** Exercise requirements **
- A) Rewrite everything from "This article walks" down to "and post-production measurement." in the training video article, changing "workers" to "employees".
- B) Carry on the training video article, starting right after its final line.

** Study text **
Introduction
Most workplace training fails before a single worker steps on the floor. The Bureau of Labor Statistics reported 2.5 million private-industry nonfatal workplace injuries and illnesses in 2024, and manufacturing posted a recordable case rate of 2.7 per 100 full-time workers. Poorly executed training contributes directly to those numbers—along with the $181.4 billion in total work injury costs the National Safety Council recorded that same year.
Industrial training video production is the process of planning, filming, and delivering video content that teaches workers specific processes, safety procedures, and operational tasks. Done right, it's one of the most effective tools for reducing incidents and standardizing performance across a workforce.
This article walks through the complete production process—from defining objectives to measuring results—covering the decisions that determine whether workers actually retain what they watch.
TL;DR
- Industrial training video production follows six stages: objective-setting, audience analysis, format selection, scripting, on-site filming, and post-production measurement.

** Information **

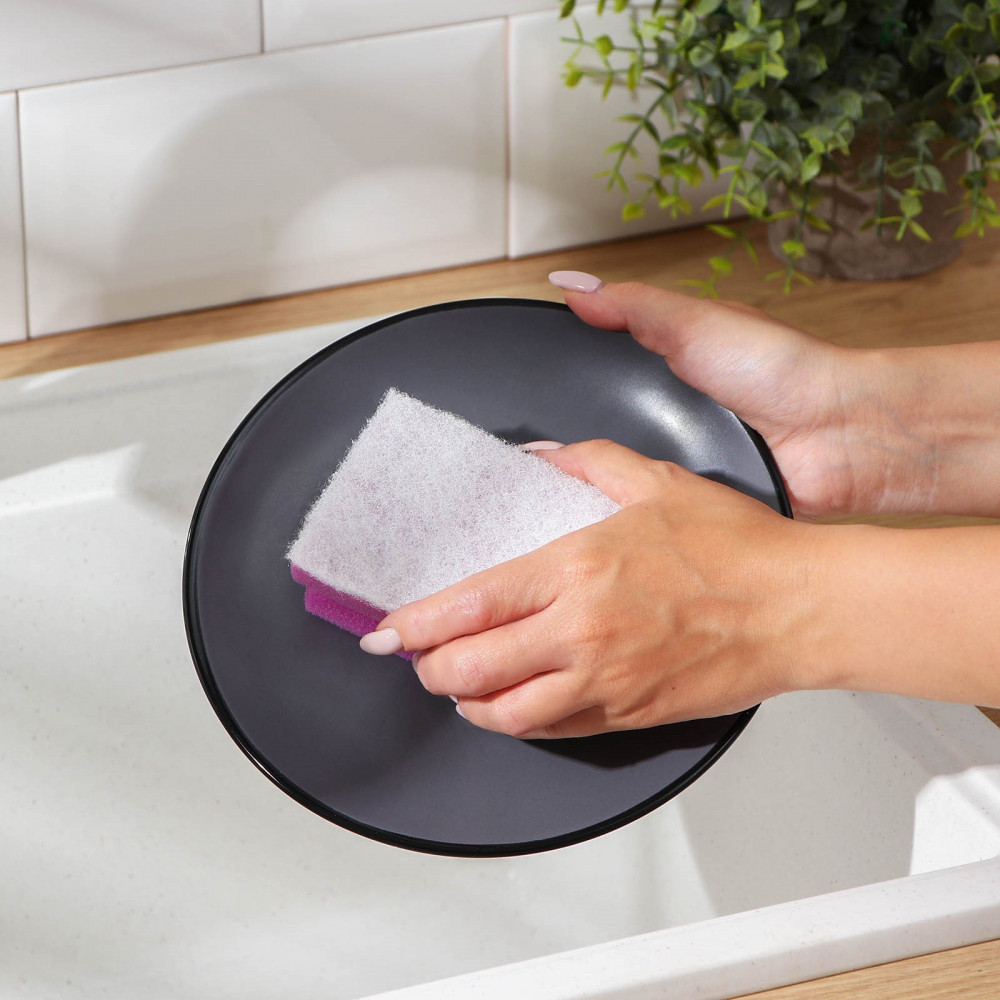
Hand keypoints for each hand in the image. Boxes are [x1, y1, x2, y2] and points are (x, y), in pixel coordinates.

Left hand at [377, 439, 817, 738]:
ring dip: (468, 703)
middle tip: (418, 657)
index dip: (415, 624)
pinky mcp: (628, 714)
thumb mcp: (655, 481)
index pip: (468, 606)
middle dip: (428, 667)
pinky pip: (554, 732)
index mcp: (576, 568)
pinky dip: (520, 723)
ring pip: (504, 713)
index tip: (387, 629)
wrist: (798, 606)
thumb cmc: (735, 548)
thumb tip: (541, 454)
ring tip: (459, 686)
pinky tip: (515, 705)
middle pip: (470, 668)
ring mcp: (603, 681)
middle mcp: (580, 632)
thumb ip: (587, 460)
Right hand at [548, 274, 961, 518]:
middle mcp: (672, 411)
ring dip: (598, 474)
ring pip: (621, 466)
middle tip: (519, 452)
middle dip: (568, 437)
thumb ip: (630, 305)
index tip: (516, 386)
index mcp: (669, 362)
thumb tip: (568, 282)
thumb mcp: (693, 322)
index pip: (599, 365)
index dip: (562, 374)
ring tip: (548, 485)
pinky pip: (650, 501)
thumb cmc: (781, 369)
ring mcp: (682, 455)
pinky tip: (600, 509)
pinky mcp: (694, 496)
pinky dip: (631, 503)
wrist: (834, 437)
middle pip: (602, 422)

** Answer section **
- A)
This article walks through the complete production process—from defining objectives to measuring results—covering the decisions that determine whether employees actually retain what they watch.
TL;DR
- Industrial training video production follows six stages: objective-setting, audience analysis, format selection, scripting, on-site filming, and post-production measurement.

- B)
- Videos must account for on-site filming constraints, compliance requirements, and how workers actually consume content on shift.
- One clear learning objective per video prevents scripts from sprawling and keeps production focused.
- Professional production quality signals credibility; workers who operate precision equipment daily can tell when training materials are careless.
What Is Industrial Training Video Production?
Industrial training video production covers the full pipeline from initial brief to final delivery—every decision made along the way to produce video content that trains workers in industrial settings.
The scope is broader than most people expect. Common video types include:
- Safety and compliance training (PPE use, hazard communication, lockout/tagout)
- Equipment operation walkthroughs for machinery and powered industrial trucks
- Standard operating procedure (SOP) tutorials for production floor tasks
- New employee onboarding specific to facility operations
- Emergency response procedures for high-risk scenarios

How It Differs from General Corporate Training Video
A corporate training video about communication skills can be filmed in a conference room with minimal preparation. Industrial training video production operates under a different set of constraints from the start.
Key distinctions:
- Active facility logistics — noise levels, restricted zones, and shift schedules all shape what's filmable and when
- Crew and on-screen talent must wear required PPE on site
- Technical language must be validated by subject matter experts before it goes on camera
- Many videos must meet OSHA standards—including 29 CFR 1910.147 (lockout/tagout), 1910.132 (PPE), and 1910.1200 (hazard communication)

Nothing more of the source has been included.